• Exercise objective: The answer must be the number of lines in the listing below that contain "acolchados", and nothing else.

• Recorded information:
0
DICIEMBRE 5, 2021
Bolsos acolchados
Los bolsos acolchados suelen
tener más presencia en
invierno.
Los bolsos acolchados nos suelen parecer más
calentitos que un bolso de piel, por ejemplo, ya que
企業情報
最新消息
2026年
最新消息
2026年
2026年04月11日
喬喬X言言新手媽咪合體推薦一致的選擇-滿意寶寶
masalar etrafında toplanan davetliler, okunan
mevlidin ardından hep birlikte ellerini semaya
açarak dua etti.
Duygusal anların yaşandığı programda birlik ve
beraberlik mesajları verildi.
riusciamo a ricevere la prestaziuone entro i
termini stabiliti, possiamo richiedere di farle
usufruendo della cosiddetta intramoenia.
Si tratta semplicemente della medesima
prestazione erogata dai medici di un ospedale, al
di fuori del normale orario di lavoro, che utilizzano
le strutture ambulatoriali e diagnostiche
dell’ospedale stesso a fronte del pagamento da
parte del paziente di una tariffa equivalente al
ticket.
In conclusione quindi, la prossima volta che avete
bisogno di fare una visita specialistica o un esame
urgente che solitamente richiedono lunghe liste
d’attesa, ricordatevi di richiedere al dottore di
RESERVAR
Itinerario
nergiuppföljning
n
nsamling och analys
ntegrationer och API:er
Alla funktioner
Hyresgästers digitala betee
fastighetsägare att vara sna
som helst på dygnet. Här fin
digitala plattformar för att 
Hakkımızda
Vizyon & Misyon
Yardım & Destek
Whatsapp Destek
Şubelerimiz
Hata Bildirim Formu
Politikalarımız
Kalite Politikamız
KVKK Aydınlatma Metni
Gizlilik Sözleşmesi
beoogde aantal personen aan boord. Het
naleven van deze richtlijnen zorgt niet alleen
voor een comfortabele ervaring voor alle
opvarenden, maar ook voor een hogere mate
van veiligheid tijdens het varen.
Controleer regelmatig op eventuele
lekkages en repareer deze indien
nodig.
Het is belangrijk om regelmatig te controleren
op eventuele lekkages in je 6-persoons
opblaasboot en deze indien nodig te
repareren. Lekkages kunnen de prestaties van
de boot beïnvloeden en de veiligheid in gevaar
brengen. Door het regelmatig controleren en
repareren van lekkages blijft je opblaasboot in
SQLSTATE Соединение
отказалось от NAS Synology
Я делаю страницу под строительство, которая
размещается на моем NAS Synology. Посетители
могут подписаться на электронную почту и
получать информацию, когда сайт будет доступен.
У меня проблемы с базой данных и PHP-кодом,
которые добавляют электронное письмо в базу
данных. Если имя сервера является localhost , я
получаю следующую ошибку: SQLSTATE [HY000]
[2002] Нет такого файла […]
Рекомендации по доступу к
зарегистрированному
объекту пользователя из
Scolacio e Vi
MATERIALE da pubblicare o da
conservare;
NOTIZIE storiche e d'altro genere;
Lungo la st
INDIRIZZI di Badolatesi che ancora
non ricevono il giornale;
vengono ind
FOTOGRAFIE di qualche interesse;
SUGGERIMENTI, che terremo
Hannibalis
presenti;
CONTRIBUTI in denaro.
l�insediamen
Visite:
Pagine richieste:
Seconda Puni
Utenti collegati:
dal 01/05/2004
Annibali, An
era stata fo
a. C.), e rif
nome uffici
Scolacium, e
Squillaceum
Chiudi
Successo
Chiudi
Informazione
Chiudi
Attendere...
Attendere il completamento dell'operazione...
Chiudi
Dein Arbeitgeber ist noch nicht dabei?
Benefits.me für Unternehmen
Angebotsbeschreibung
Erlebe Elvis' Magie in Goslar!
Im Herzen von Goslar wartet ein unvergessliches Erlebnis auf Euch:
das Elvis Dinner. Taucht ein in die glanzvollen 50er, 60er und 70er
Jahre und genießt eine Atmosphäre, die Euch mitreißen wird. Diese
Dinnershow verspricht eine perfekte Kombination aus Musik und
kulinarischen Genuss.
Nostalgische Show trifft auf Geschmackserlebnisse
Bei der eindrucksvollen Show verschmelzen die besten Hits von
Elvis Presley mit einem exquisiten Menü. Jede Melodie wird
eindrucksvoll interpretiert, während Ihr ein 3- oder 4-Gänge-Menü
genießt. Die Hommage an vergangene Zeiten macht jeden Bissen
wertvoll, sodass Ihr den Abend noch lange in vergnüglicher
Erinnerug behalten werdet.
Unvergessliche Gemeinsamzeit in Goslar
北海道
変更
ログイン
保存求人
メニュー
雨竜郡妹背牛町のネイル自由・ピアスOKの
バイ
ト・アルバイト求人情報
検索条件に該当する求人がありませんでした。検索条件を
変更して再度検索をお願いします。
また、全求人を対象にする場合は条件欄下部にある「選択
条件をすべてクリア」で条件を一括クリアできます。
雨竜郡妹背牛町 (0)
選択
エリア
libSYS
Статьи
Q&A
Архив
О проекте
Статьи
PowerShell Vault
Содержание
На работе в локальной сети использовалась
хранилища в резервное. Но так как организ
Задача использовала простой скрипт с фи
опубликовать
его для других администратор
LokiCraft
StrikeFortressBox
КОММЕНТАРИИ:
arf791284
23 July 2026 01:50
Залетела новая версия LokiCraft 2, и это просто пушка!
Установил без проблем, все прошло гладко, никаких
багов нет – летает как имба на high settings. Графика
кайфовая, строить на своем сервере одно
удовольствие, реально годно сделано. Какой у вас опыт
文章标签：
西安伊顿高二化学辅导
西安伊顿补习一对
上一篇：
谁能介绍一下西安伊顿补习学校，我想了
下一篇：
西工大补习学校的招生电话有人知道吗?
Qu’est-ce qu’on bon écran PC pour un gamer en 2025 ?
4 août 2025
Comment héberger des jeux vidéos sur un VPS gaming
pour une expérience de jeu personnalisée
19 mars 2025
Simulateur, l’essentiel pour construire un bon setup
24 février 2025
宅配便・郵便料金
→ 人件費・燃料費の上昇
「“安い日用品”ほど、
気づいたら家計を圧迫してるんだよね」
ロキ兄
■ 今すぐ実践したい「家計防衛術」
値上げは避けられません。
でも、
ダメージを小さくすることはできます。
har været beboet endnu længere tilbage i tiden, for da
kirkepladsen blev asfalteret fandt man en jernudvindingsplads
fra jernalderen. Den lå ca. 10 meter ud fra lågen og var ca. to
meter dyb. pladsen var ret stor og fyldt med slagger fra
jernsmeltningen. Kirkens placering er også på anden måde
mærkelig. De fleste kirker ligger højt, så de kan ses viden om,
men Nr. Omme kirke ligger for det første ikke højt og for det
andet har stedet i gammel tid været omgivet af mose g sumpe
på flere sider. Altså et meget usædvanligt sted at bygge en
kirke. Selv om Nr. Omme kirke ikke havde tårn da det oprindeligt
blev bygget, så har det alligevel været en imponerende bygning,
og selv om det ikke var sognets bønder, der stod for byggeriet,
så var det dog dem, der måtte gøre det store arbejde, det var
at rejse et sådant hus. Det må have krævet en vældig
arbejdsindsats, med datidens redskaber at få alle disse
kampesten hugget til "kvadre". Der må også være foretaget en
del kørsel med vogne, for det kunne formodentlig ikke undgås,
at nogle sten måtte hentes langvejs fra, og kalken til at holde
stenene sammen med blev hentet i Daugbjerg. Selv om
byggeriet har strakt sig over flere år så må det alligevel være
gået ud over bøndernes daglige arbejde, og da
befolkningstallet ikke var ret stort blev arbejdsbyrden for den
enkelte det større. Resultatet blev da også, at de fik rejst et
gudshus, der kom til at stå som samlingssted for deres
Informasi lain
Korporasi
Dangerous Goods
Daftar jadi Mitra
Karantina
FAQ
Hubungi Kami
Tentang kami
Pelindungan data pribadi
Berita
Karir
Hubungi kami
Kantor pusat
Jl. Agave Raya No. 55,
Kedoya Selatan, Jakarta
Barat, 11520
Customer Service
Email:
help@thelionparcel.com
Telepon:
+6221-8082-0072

• Result of this exercise: 3